Officials are targeting the under-30s who are disproportionately catching and spreading coronavirus in the area.
But in a city centre charity shop three bare-faced twenty-somethings could be seen huddled together for a lunchtime catch up.
While in a nearby nail bar a bored-looking young woman was waiting her turn, sitting a seat apart from other customers, but with her mask perched ineffectively under her nose.
In all of them, mixing with other households outside a support bubble is banned in houses, gardens and public indoor spaces including pubs and restaurants.
By early Saturday evening, licensing officer PC Julie Stewart was masked up in the city centre with more than two dozen of her Lancashire Constabulary colleagues, tasked with enforcing the new rules.
On the quiet streets it was not an onerous task, following a similar operation on Friday night that by midnight had resulted in only two arrests for offences unconnected to the pandemic.
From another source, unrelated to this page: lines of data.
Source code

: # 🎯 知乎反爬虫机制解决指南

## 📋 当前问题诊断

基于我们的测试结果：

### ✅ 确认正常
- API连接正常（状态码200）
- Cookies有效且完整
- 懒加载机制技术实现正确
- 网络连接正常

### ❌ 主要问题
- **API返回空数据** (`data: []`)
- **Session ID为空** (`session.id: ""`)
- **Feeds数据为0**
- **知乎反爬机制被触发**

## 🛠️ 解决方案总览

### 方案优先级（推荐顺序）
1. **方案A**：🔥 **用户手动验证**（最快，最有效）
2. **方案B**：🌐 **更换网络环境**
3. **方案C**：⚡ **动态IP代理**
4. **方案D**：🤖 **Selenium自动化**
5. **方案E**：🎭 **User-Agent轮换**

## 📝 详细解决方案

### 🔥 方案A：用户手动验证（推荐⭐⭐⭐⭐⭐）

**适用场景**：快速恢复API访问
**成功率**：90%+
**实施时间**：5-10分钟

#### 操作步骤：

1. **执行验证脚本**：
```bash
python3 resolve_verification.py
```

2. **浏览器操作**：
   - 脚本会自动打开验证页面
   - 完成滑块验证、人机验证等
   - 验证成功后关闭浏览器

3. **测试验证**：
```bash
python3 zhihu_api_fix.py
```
Whatever activities are driving the rise in virus transmission in Preston, PC Stewart is convinced it is not pubs and bars.
“As you can see, everybody sits apart, everybody’s friendly,” she said.
“Maybe it’s from house parties, we’ve been to several of those over the past few months.”
In the socially distanced 1842 bar, university student Jemma Whewell, 25, was drinking with five housemates, in accordance with the new regulations.
She blames the local lockdown on the premature relaxation of nationwide restrictions.
“The bans were lifted too soon and now they’ve been taken back, so it makes it a little bit harder for everyone,” she said.
Jemma Knight, 23, enjoying a drink with her sister Ellie at a table on a cobbled pavement, was broadly supportive of the new rules.
“Maybe it’s questionable what difference there is in meeting in a garden and a park, but I understand that they’ve got to do something,” she said.
Preston’s new restrictions are in place until at least 14 August, with the council warning of potential fines, and threatening further restrictions if the rate continues to climb.